Please give the rows below again, swapping every "skSolve" for "solveSketch" and changing nothing else. Leave the pictures out of your answer.

Records for the exercise:
···

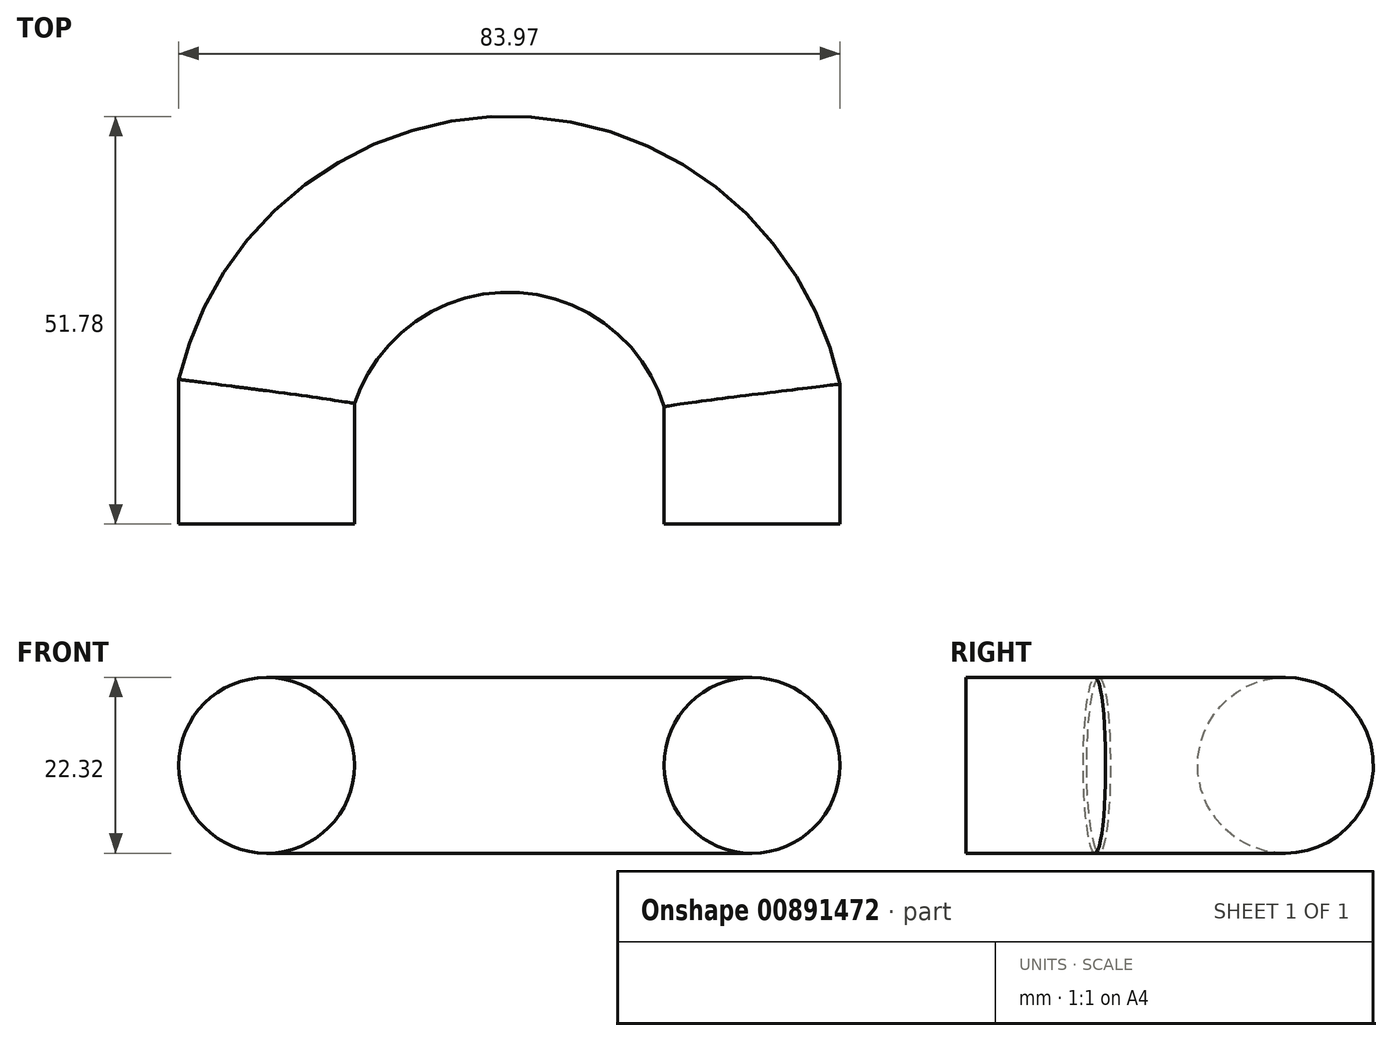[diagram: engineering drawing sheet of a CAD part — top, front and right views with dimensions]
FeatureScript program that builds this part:
annotation { "Feature Type Name" : "Feature", "Feature Type Description" : "" }
export const myFeature = defineFeature(function(context is Context, id is Id, definition is map)
    precondition{}
    {
        {
            var Q0;
            Q0=qCreatedBy(makeId("Top.planeOp"),FACE);
            var sketch = newSketch(context, id + "F0", { "sketchPlane" : qUnion([Q0])});
            skLineSegment(sketch, "E0", {"start": v(-34.4, 0) * mm, "end": v(-34.4, 16.92) * mm});
            skLineSegment(sketch, "E1", {"start": v(27.24, 0) * mm, "end": v(27.24, 16.42) * mm});
            skArc(sketch, "E2", {"start": v(27.24, 16.42) * mm, "mid": v(-3.39, 40.62) * mm, "end": v(-34.4, 16.92) * mm});
            skSolve(sketch);
        }
        {
            var Q0;
            Q0=qCreatedBy(makeId("Front.planeOp"),FACE);
            var sketch = newSketch(context, id + "F1", { "sketchPlane" : qUnion([Q0])});
            skCircle(sketch, "E3", {"center": v(-34.4, 0) * mm, "radius": 11.16 * mm});
            skSolve(sketch);
        }
        {
            var Q0;
            Q0=makeQuery(id+"F1.imprint","IMPRINT",FACE,{"disambiguationData":[TD([[makeQuery(id+"F1.imprint","IMPRINT",EDGE,{"derivedFrom":sQuery(id+"F1.wireOp",EDGE,"E3")}),1.0]])]});
            var Q1;
            Q1=sQuery(id+"F0.wireOp",EDGE,"E0");
            var Q2;
            Q2=sQuery(id+"F0.wireOp",EDGE,"E2");
            var Q3;
            Q3=sQuery(id+"F0.wireOp",EDGE,"E1");
            sweep(context, id + "F2", {"profiles" : qUnion([Q0]), "path" : qUnion([Q1, Q2, Q3])});
        }
    });
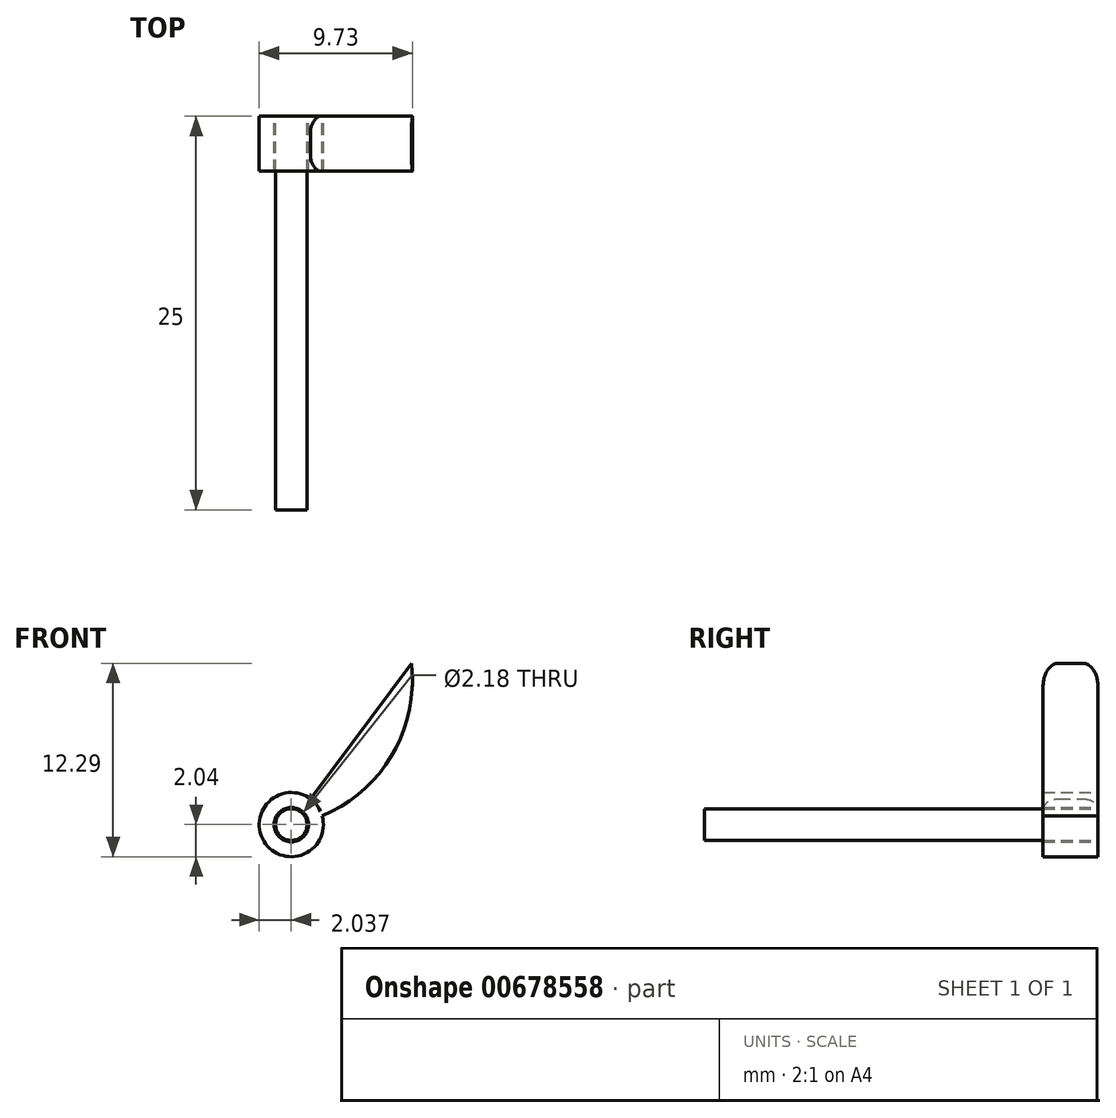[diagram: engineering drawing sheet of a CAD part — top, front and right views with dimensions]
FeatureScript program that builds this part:
annotation { "Feature Type Name" : "Feature", "Feature Type Description" : "" }
export const myFeature = defineFeature(function(context is Context, id is Id, definition is map)
    precondition{}
    {
        {
            var Q0;
            Q0=qCreatedBy(makeId("Front.planeOp"),FACE);
            var sketch = newSketch(context, id + "F0", { "sketchPlane" : qUnion([Q0])});
            skArc(sketch, "E0", {"start": v(2.09, 0) * mm, "mid": v(7.95, 3.6) * mm, "end": v(9.7, 10.25) * mm});
            skLineSegment(sketch, "E1", {"start": v(9.7, 10.25) * mm, "end": v(2.09, 0) * mm});
            skCircle(sketch, "E2", {"center": v(2.09, 0) * mm, "radius": 2.04 * mm});
            skSolve(sketch);
        }
        {
            var Q0;
            Q0 = qSketchRegion(id + "F0", true);
            extrude(context, id + "F1", {"entities" : qUnion([Q0]), "depth" : 3.5 * mm, "offsetDistance" : 25 * mm});
        }
        {
            var Q0;
            Q0=qCreatedBy(makeId("Front.planeOp"),FACE);
            var sketch = newSketch(context, id + "F2", { "sketchPlane" : qUnion([Q0])});
            skCircle(sketch, "E3", {"center": v(2.09, 0) * mm, "radius": 1.1 * mm});
            skSolve(sketch);
        }
        {
            var Q0;
            Q0 = qSketchRegion(id + "F2", true);
            extrude(context, id + "F3", {"entities" : qUnion([Q0]), "operationType" : NewBodyOperationType.REMOVE, "depth" : 59.1 * mm, "offsetDistance" : 25 * mm});
        }
        {
            var Q0;
            Q0=makeQuery(id+"F1.opExtrude","CAP_EDGE",EDGE,{"disambiguationData":[OSD([sQuery(id+"F0.wireOp",EDGE,"E1")])],"isStart":false});
            fillet(context, id + "F4", {"entities" : qUnion([Q0]), "radius" : 1 * mm, "tangentPropagation" : true, "allowEdgeOverflow" : false});
        }
        {
            var Q0;
            Q0=makeQuery(id+"F1.opExtrude","CAP_EDGE",EDGE,{"disambiguationData":[OSD([sQuery(id+"F0.wireOp",EDGE,"E1")])],"isStart":true});
            fillet(context, id + "F5", {"entities" : qUnion([Q0]), "radius" : 1 * mm, "tangentPropagation" : true, "allowEdgeOverflow" : false});
        }
        {
            var Q0;
            Q0=qCreatedBy(makeId("Front.planeOp"),FACE);
            var sketch = newSketch(context, id + "F6", { "sketchPlane" : qUnion([Q0])});
            skCircle(sketch, "E4", {"center": v(2.09, 0) * mm, "radius": 1 * mm});
            skSolve(sketch);
        }
        {
            var Q0;
            Q0 = qSketchRegion(id + "F6", true);
            extrude(context, id + "F7", {"entities" : qUnion([Q0]), "depth" : 25 * mm, "offsetDistance" : 25 * mm});
        }
    });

···

Finished task:
[diagram: engineering drawing sheet of a CAD part — top, front and right views with dimensions]
FeatureScript program that builds this part:
annotation { "Feature Type Name" : "Feature", "Feature Type Description" : "" }
export const myFeature = defineFeature(function(context is Context, id is Id, definition is map)
    precondition{}
    {
        {
            var Q0;
            Q0=qCreatedBy(makeId("Top.planeOp"),FACE);
            var sketch = newSketch(context, id + "F0", { "sketchPlane" : qUnion([Q0])});
            skLineSegment(sketch, "E0", {"start": v(-34.4, 0) * mm, "end": v(-34.4, 16.92) * mm});
            skLineSegment(sketch, "E1", {"start": v(27.24, 0) * mm, "end": v(27.24, 16.42) * mm});
            skArc(sketch, "E2", {"start": v(27.24, 16.42) * mm, "mid": v(-3.39, 40.62) * mm, "end": v(-34.4, 16.92) * mm});
            solveSketch(sketch);
        }
        {
            var Q0;
            Q0=qCreatedBy(makeId("Front.planeOp"),FACE);
            var sketch = newSketch(context, id + "F1", { "sketchPlane" : qUnion([Q0])});
            skCircle(sketch, "E3", {"center": v(-34.4, 0) * mm, "radius": 11.16 * mm});
            solveSketch(sketch);
        }
        {
            var Q0;
            Q0=makeQuery(id+"F1.imprint","IMPRINT",FACE,{"disambiguationData":[TD([[makeQuery(id+"F1.imprint","IMPRINT",EDGE,{"derivedFrom":sQuery(id+"F1.wireOp",EDGE,"E3")}),1.0]])]});
            var Q1;
            Q1=sQuery(id+"F0.wireOp",EDGE,"E0");
            var Q2;
            Q2=sQuery(id+"F0.wireOp",EDGE,"E2");
            var Q3;
            Q3=sQuery(id+"F0.wireOp",EDGE,"E1");
            sweep(context, id + "F2", {"profiles" : qUnion([Q0]), "path" : qUnion([Q1, Q2, Q3])});
        }
    });
[diagram: engineering drawing sheet of a CAD part — top, front and right views with dimensions]
FeatureScript program that builds this part:
annotation { "Feature Type Name" : "Feature", "Feature Type Description" : "" }
export const myFeature = defineFeature(function(context is Context, id is Id, definition is map)
    precondition{}
    {
        {
            var Q0;
            Q0=qCreatedBy(makeId("Front.planeOp"),FACE);
            var sketch = newSketch(context, id + "F0", { "sketchPlane" : qUnion([Q0])});
            skArc(sketch, "E0", {"start": v(2.09, 0) * mm, "mid": v(7.95, 3.6) * mm, "end": v(9.7, 10.25) * mm});
            skLineSegment(sketch, "E1", {"start": v(9.7, 10.25) * mm, "end": v(2.09, 0) * mm});
            skCircle(sketch, "E2", {"center": v(2.09, 0) * mm, "radius": 2.04 * mm});
            solveSketch(sketch);
        }
        {
            var Q0;
            Q0 = qSketchRegion(id + "F0", true);
            extrude(context, id + "F1", {"entities" : qUnion([Q0]), "depth" : 3.5 * mm, "offsetDistance" : 25 * mm});
        }
        {
            var Q0;
            Q0=qCreatedBy(makeId("Front.planeOp"),FACE);
            var sketch = newSketch(context, id + "F2", { "sketchPlane" : qUnion([Q0])});
            skCircle(sketch, "E3", {"center": v(2.09, 0) * mm, "radius": 1.1 * mm});
            solveSketch(sketch);
        }
        {
            var Q0;
            Q0 = qSketchRegion(id + "F2", true);
            extrude(context, id + "F3", {"entities" : qUnion([Q0]), "operationType" : NewBodyOperationType.REMOVE, "depth" : 59.1 * mm, "offsetDistance" : 25 * mm});
        }
        {
            var Q0;
            Q0=makeQuery(id+"F1.opExtrude","CAP_EDGE",EDGE,{"disambiguationData":[OSD([sQuery(id+"F0.wireOp",EDGE,"E1")])],"isStart":false});
            fillet(context, id + "F4", {"entities" : qUnion([Q0]), "radius" : 1 * mm, "tangentPropagation" : true, "allowEdgeOverflow" : false});
        }
        {
            var Q0;
            Q0=makeQuery(id+"F1.opExtrude","CAP_EDGE",EDGE,{"disambiguationData":[OSD([sQuery(id+"F0.wireOp",EDGE,"E1")])],"isStart":true});
            fillet(context, id + "F5", {"entities" : qUnion([Q0]), "radius" : 1 * mm, "tangentPropagation" : true, "allowEdgeOverflow" : false});
        }
        {
            var Q0;
            Q0=qCreatedBy(makeId("Front.planeOp"),FACE);
            var sketch = newSketch(context, id + "F6", { "sketchPlane" : qUnion([Q0])});
            skCircle(sketch, "E4", {"center": v(2.09, 0) * mm, "radius": 1 * mm});
            solveSketch(sketch);
        }
        {
            var Q0;
            Q0 = qSketchRegion(id + "F6", true);
            extrude(context, id + "F7", {"entities" : qUnion([Q0]), "depth" : 25 * mm, "offsetDistance" : 25 * mm});
        }
    });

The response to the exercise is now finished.